Recopiez fidèlement le passage de l'extrait sur la censure d'Internet, de « La carte du » à « sérieux : c’est fini. ».

(Extrait du document)

────────────────

La carte du Web censuré. Signalés d’une croix noire, les pays pratiquant la censure d’Internet, avec des moyens de répression dure et ceux procédant au filtrage des contenus “politiques”. D’une croix rouge, les pays exerçant un filtrage des contenus “sociaux” d’Internet. (sources : Reporters sans frontières, OpenNet Initiative)
Sur Internet, 1994-2004 a été l’ère des pionniers. 2004-2007 a été l’ère des marchands. Aujourd’hui s’ouvre l’ère des mé chants. Partout dans le monde, les sites plongent dans le noir, les arrestations s’enchaînent, les peines de prison pleuvent. Le Web vient de fêter ses 20 ans. Personne ne le prenait au sérieux : c’est fini.

────────────────

Éléments répertoriés dans un jeu de données
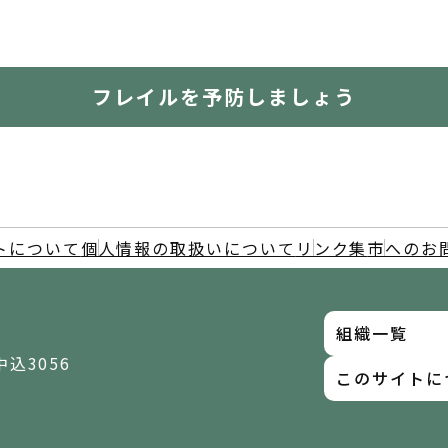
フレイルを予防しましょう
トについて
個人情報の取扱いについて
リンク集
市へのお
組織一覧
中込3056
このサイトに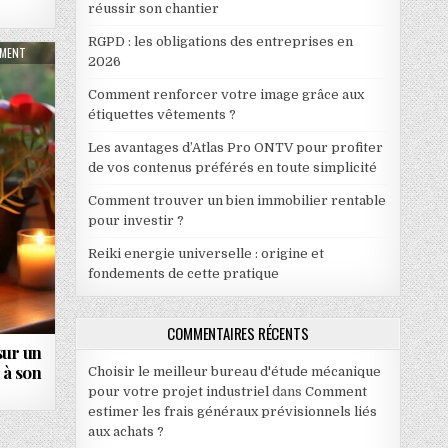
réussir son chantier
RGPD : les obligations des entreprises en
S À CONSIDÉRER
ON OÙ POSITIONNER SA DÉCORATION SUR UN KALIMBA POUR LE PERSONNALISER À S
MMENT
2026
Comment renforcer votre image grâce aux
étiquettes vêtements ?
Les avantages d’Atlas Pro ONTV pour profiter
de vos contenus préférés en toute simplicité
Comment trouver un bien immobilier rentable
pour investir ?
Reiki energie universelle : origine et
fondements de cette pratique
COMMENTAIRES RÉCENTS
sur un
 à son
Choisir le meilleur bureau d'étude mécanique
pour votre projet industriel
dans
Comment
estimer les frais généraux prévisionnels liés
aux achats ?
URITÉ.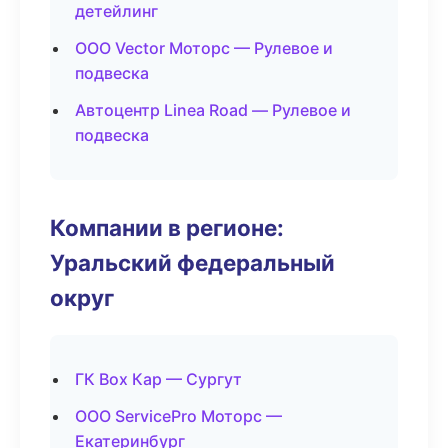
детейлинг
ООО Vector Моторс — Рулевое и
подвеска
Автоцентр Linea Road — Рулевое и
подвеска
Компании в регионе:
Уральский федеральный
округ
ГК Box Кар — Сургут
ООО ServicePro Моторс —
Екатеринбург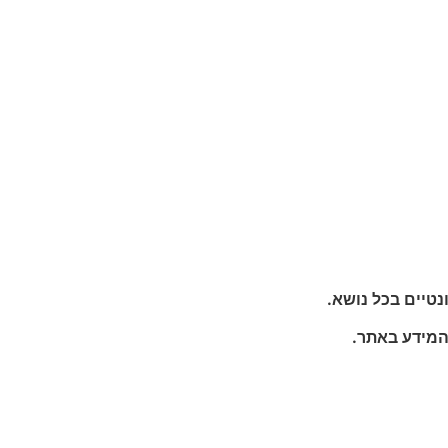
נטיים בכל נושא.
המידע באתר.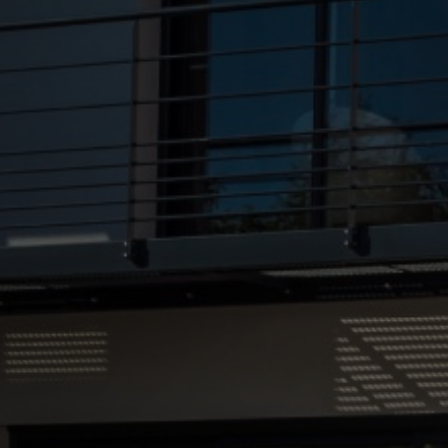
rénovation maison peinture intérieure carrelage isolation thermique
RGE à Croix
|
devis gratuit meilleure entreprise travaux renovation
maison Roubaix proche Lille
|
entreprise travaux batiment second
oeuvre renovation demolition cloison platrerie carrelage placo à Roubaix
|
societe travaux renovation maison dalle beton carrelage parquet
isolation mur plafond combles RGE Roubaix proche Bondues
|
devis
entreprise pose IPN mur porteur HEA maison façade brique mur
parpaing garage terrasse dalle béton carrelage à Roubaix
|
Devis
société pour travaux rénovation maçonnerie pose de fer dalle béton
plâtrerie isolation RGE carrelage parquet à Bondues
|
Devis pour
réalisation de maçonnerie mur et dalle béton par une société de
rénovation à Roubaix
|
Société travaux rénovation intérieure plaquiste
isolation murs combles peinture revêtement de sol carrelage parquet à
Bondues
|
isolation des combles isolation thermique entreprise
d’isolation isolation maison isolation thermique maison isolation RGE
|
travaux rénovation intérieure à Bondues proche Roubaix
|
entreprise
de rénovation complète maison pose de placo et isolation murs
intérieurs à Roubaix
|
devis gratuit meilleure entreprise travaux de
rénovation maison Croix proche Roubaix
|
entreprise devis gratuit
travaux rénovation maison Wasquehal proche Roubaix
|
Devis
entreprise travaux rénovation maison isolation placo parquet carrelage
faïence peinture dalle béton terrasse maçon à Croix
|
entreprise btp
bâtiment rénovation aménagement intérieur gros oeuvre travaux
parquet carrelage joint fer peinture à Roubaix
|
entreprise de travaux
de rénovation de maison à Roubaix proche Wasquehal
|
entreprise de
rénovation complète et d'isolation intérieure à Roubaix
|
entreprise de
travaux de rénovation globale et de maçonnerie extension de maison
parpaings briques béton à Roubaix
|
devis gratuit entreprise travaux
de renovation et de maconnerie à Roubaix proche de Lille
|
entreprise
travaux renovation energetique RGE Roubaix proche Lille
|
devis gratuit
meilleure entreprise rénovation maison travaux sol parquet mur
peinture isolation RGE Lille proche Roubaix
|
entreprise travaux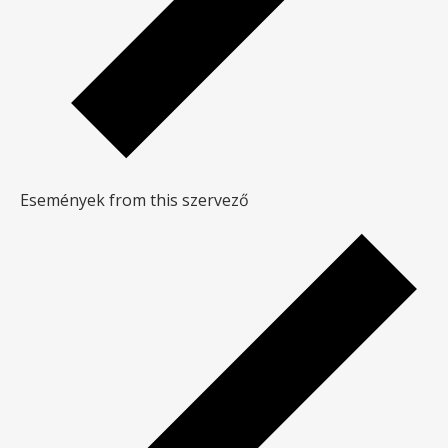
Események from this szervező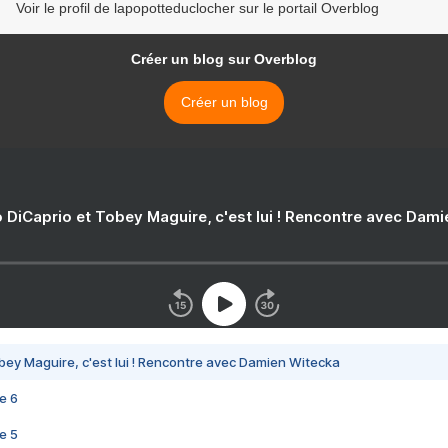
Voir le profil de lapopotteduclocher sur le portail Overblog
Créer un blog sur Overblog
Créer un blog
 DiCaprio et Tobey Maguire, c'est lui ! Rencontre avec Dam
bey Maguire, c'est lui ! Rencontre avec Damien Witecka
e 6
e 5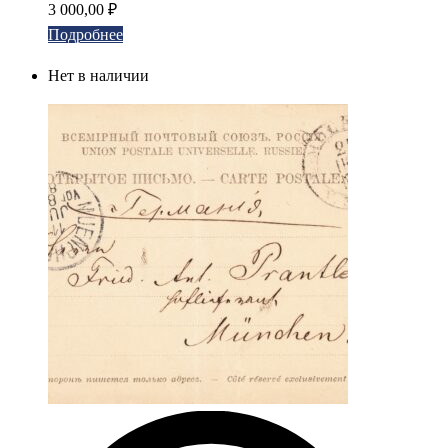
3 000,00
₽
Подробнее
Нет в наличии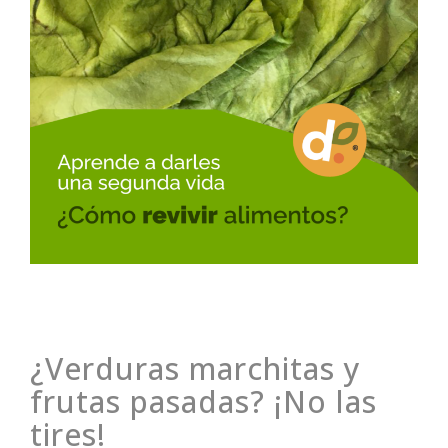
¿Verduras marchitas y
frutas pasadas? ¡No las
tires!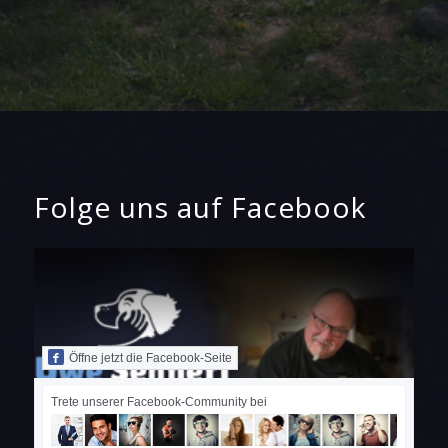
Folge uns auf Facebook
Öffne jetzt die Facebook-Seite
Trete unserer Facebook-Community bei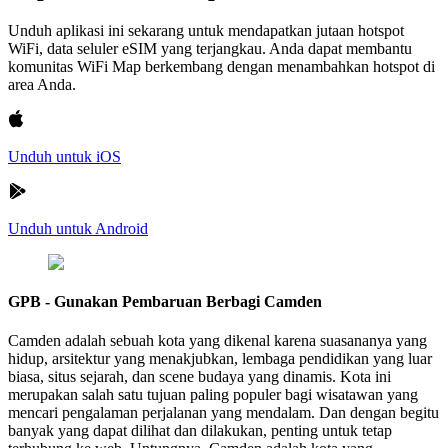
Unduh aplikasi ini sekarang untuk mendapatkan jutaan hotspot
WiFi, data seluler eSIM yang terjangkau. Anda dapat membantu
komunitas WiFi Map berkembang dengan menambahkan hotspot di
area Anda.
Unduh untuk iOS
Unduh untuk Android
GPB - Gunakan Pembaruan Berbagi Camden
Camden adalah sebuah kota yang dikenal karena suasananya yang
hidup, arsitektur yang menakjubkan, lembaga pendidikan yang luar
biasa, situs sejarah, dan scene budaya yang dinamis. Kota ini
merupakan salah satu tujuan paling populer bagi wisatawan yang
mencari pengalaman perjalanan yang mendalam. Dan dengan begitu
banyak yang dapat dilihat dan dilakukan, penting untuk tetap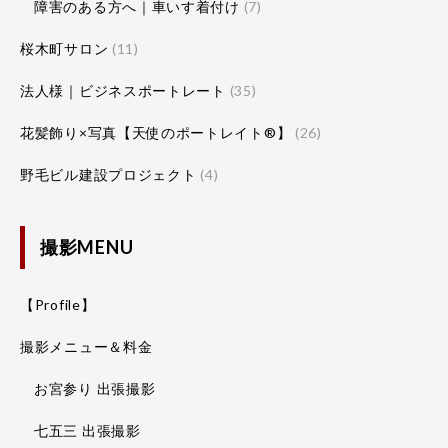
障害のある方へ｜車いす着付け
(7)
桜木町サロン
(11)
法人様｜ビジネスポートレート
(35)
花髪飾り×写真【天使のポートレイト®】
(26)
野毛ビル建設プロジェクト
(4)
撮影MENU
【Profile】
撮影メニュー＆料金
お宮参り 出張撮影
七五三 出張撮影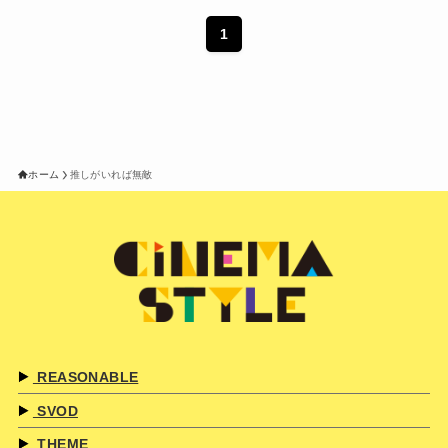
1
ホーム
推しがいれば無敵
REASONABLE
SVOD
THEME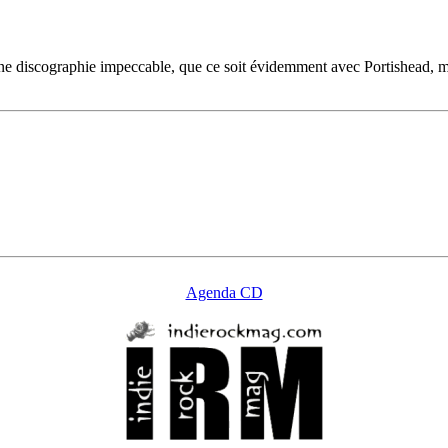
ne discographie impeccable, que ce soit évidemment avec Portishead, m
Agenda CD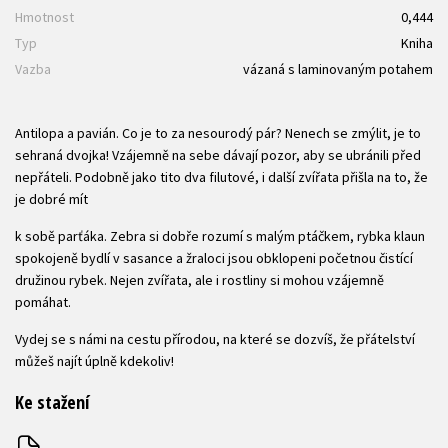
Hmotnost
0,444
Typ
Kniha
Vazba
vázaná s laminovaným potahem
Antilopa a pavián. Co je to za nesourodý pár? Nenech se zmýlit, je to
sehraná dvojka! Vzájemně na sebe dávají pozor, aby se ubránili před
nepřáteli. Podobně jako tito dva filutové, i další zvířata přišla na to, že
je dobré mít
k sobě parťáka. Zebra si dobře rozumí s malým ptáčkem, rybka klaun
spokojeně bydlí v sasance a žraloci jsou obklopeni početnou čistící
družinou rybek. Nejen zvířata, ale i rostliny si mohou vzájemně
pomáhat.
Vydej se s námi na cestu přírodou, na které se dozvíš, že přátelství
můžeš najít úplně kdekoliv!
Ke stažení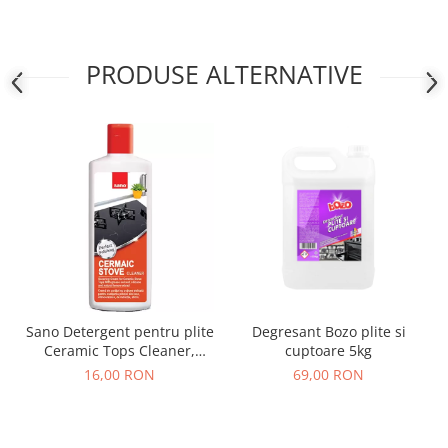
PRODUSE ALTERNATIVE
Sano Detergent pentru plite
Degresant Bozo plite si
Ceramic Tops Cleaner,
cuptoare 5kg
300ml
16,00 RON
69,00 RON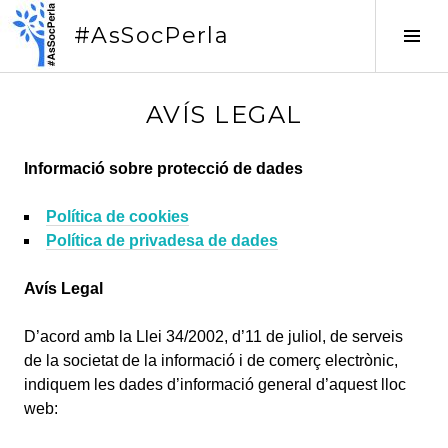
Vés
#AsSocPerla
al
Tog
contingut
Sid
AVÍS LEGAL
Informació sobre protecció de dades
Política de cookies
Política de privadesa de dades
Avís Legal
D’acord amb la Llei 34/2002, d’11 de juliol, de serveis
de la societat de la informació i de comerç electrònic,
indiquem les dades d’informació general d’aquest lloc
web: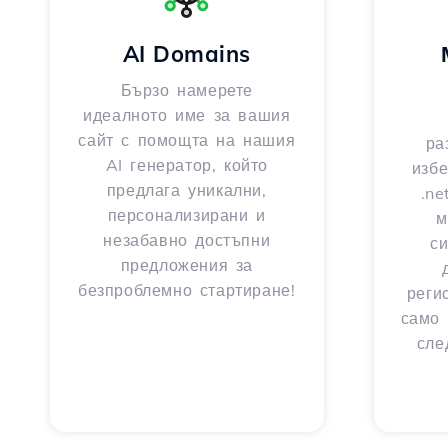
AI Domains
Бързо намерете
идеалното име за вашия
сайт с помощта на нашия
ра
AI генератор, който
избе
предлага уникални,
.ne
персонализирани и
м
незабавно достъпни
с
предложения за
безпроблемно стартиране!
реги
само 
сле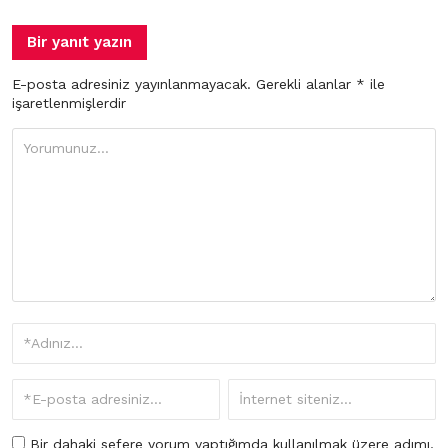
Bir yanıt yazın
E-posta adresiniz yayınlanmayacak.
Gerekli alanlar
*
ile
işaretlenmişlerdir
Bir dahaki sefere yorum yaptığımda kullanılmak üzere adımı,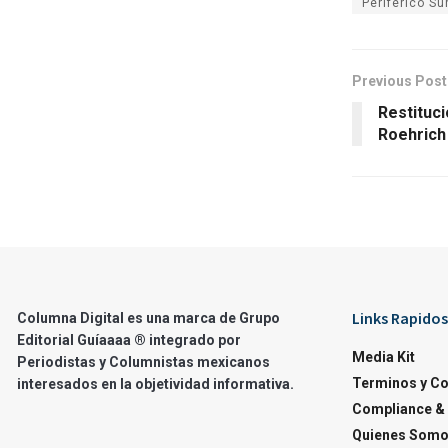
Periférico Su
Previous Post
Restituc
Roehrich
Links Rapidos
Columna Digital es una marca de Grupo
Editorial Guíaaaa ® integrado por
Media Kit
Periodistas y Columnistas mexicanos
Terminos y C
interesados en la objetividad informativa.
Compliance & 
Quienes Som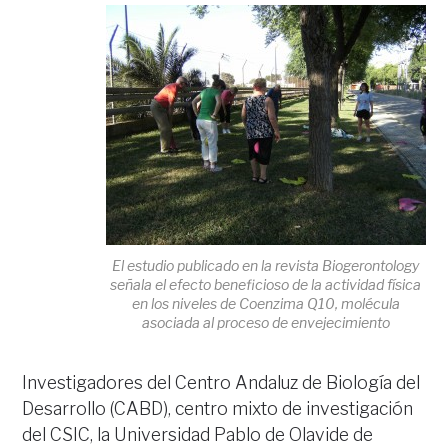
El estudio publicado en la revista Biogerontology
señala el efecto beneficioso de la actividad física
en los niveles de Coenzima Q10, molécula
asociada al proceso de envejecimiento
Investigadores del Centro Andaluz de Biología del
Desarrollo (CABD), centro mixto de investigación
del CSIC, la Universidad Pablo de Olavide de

────────────────

(Réponse)
La carte du Web censuré. Signalés d’une croix noire, les pays pratiquant la censure d’Internet, avec des moyens de répression dure et ceux procédant au filtrage des contenus “politiques”. D’une croix rouge, les pays exerçant un filtrage des contenus “sociaux” d’Internet. (sources : Reporters sans frontières, OpenNet Initiative)
Sur Internet, 1994-2004 a été l’ère des pionniers. 2004-2007 a été l’ère des marchands. Aujourd’hui s’ouvre l’ère des mé chants. Partout dans le monde, les sites plongent dans le noir, les arrestations s’enchaînent, les peines de prison pleuvent. Le Web vient de fêter ses 20 ans. Personne ne le prenait au sérieux : c’est fini.